I used to be intimidated by poetry. I think a lot of people feel this way. I’m just not smart enough or witty enough or cultured enough to get it, I think. Poetry is obtuse. It’s difficult. It’s like a wooden puzzle that I can’t find the secret latch to unfurl the solution, I whine.
There’s an interiority to poetry that can obfuscate logical sense-making, and once I embraced that poetry was more about experiencing and less about figuring out a line of reasoning, a lot of poetry opened up to me. I didn’t have to have a poem “figured out” to experience it the way the poet intended! Some poetry still overwhelms me with its obscurity, but one of my New Year’s resolutions for 2020 was to read more poetry. In doing so, I’ve found poets like Ada Limon, Mary Ruefle, and Ross Gay, whose work is accessible and speaks to something right down at the level of my soul.
The other thing that helped me was to start writing poetry regularly. In February and March, I wrote one poem every day. I kept a small journal and pencil on my nightstand, and every night before I went to sleep, I made myself write a poem. Late night was the only time I could muster a poem because I had to wait until my Ego-Critic had exhausted herself. If I was tired, I reasoned, then it was okay to write a really, really, really bad poem. And did I. Lots of them.

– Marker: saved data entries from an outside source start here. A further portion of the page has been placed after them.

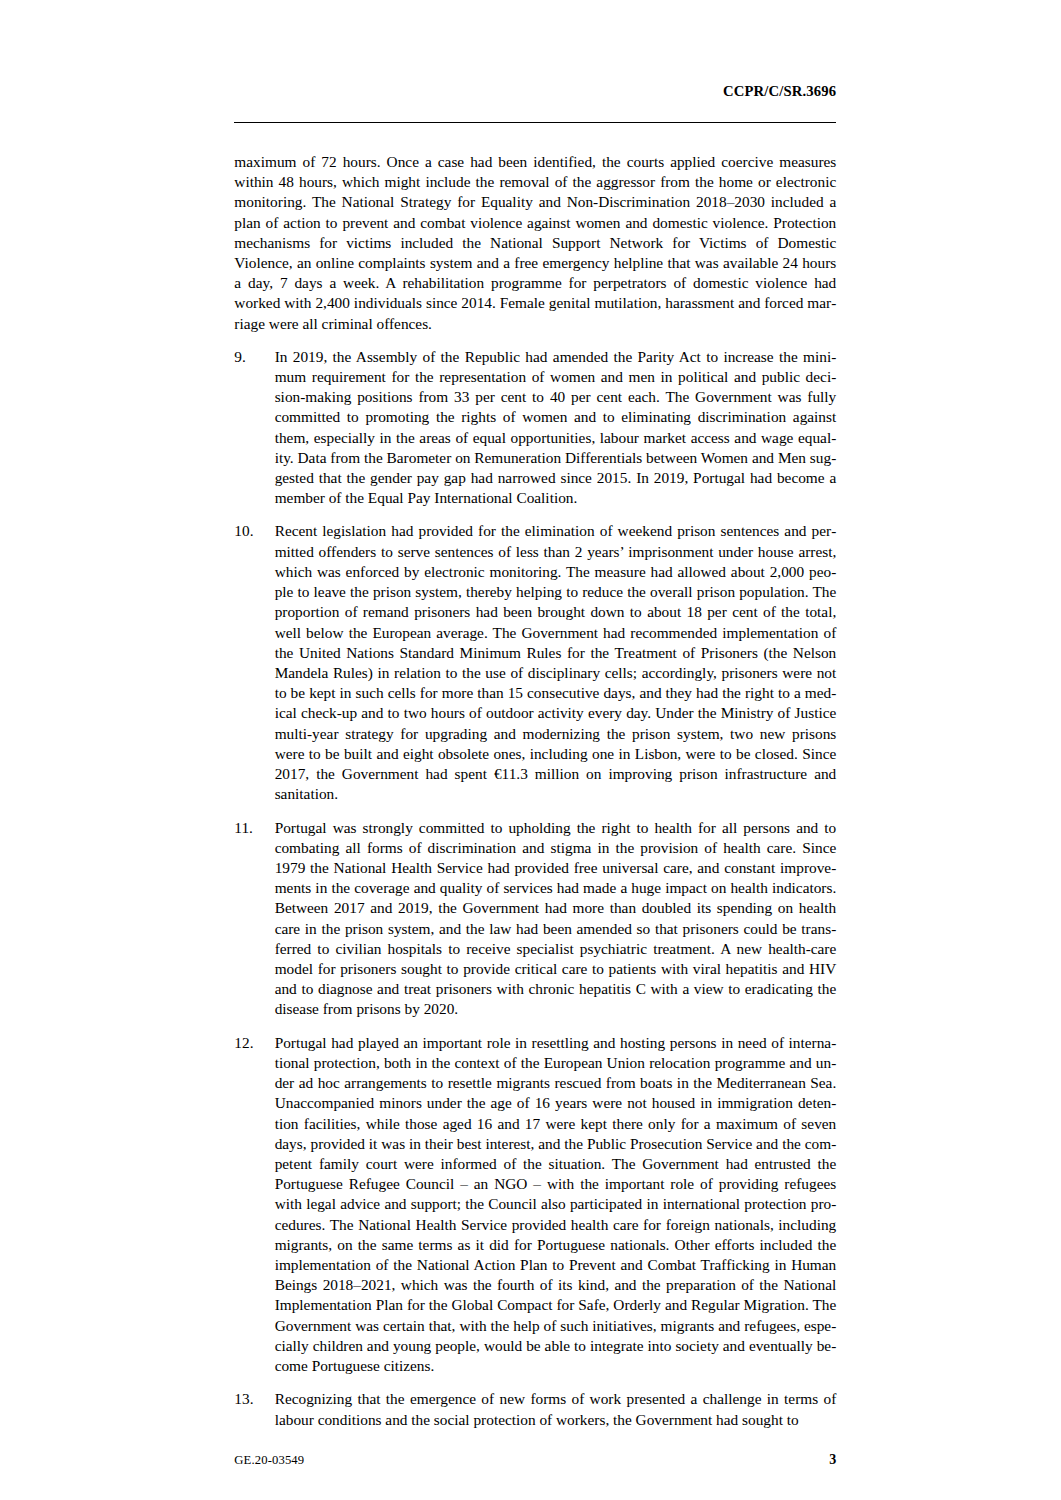CCPR/C/SR.3696
maximum of 72 hours. Once a case had been identified, the courts applied coercive measures within 48 hours, which might include the removal of the aggressor from the home or electronic monitoring. The National Strategy for Equality and Non-Discrimination 2018–2030 included a plan of action to prevent and combat violence against women and domestic violence. Protection mechanisms for victims included the National Support Network for Victims of Domestic Violence, an online complaints system and a free emergency helpline that was available 24 hours a day, 7 days a week. A rehabilitation programme for perpetrators of domestic violence had worked with 2,400 individuals since 2014. Female genital mutilation, harassment and forced marriage were all criminal offences.
9. In 2019, the Assembly of the Republic had amended the Parity Act to increase the minimum requirement for the representation of women and men in political and public decision-making positions from 33 per cent to 40 per cent each. The Government was fully committed to promoting the rights of women and to eliminating discrimination against them, especially in the areas of equal opportunities, labour market access and wage equality. Data from the Barometer on Remuneration Differentials between Women and Men suggested that the gender pay gap had narrowed since 2015. In 2019, Portugal had become a member of the Equal Pay International Coalition.
10. Recent legislation had provided for the elimination of weekend prison sentences and permitted offenders to serve sentences of less than 2 years’ imprisonment under house arrest, which was enforced by electronic monitoring. The measure had allowed about 2,000 people to leave the prison system, thereby helping to reduce the overall prison population. The proportion of remand prisoners had been brought down to about 18 per cent of the total, well below the European average. The Government had recommended implementation of the United Nations Standard Minimum Rules for the Treatment of Prisoners (the Nelson Mandela Rules) in relation to the use of disciplinary cells; accordingly, prisoners were not to be kept in such cells for more than 15 consecutive days, and they had the right to a medical check-up and to two hours of outdoor activity every day. Under the Ministry of Justice multi-year strategy for upgrading and modernizing the prison system, two new prisons were to be built and eight obsolete ones, including one in Lisbon, were to be closed. Since 2017, the Government had spent €11.3 million on improving prison infrastructure and sanitation.
11. Portugal was strongly committed to upholding the right to health for all persons and to combating all forms of discrimination and stigma in the provision of health care. Since 1979 the National Health Service had provided free universal care, and constant improvements in the coverage and quality of services had made a huge impact on health indicators. Between 2017 and 2019, the Government had more than doubled its spending on health care in the prison system, and the law had been amended so that prisoners could be transferred to civilian hospitals to receive specialist psychiatric treatment. A new health-care model for prisoners sought to provide critical care to patients with viral hepatitis and HIV and to diagnose and treat prisoners with chronic hepatitis C with a view to eradicating the disease from prisons by 2020.
12. Portugal had played an important role in resettling and hosting persons in need of international protection, both in the context of the European Union relocation programme and under ad hoc arrangements to resettle migrants rescued from boats in the Mediterranean Sea. Unaccompanied minors under the age of 16 years were not housed in immigration detention facilities, while those aged 16 and 17 were kept there only for a maximum of seven days, provided it was in their best interest, and the Public Prosecution Service and the competent family court were informed of the situation. The Government had entrusted the Portuguese Refugee Council – an NGO – with the important role of providing refugees with legal advice and support; the Council also participated in international protection procedures. The National Health Service provided health care for foreign nationals, including migrants, on the same terms as it did for Portuguese nationals. Other efforts included the implementation of the National Action Plan to Prevent and Combat Trafficking in Human Beings 2018–2021, which was the fourth of its kind, and the preparation of the National Implementation Plan for the Global Compact for Safe, Orderly and Regular Migration. The Government was certain that, with the help of such initiatives, migrants and refugees, especially children and young people, would be able to integrate into society and eventually become Portuguese citizens.
13. Recognizing that the emergence of new forms of work presented a challenge in terms of labour conditions and the social protection of workers, the Government had sought to
GE.20-03549 3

But the experiment was fruitful. I began to love the process. I began to hold images from my day in my head, ready to be unleashed that night on the page. Jenny Boully writes in Betwixt-and-Between: Essays on the Writing Life, “When life filters through you, it has given you a gift. Will you be poet enough to return this gift on the page? Life will filter through you and deposit gifts your way. You must be astute enough to see what each thing has to say.” This is why writing poetry, even badly, is so important.
As I kept writing poem after poem, I channeled deeper into emotions I wouldn’t have otherwise, closer to something accessed by other rituals like prayer and meditation. I was collecting what the universe offered, dribs, drabs, metaphorical trinkets, and tchotchkes that would have been lost otherwise.
“Poetry is an instant. It is an instant in which transcendence is achieved, where a miracle occurs, and knowledge, experience, and memory are obliterated and transformed into awe. The instant passes so quickly.” -Jenny Boully
Small, daily rituals are imperative for fostering wonder. I also love a good challenge, too. This August marks the 3rd annual Sealey Challenge. The goal is to read one (chap)book of poetry a day for the entire month. I’m not officially doing the challenge this year, but I’ve loved the way my friends have exploded my social media feeds with poems. I’m drinking them up and finding moments of awe everywhere.
Here are some poems that inspired my awe:
Ada Limon’s “The Conditional”
Ross Gay’s “Catalog of Unabashed Gratitude”
Jane Hirshfield’s “All the Difficult Hours and Minutes”
Mary Ruefle’s “Blood Soup”
Which poems make your soul sing?
What daily rituals do you practice to bring awe and wonder to your days?
the last question was great / just to be reminded that that is exactly what i want to do
lovely / i like poetry and used to work in that genre / published books and went to open mics / seemed to have moved on to the essay form and substack / searching for recognition i guess or atleast someone who will listen to me / is that bad ??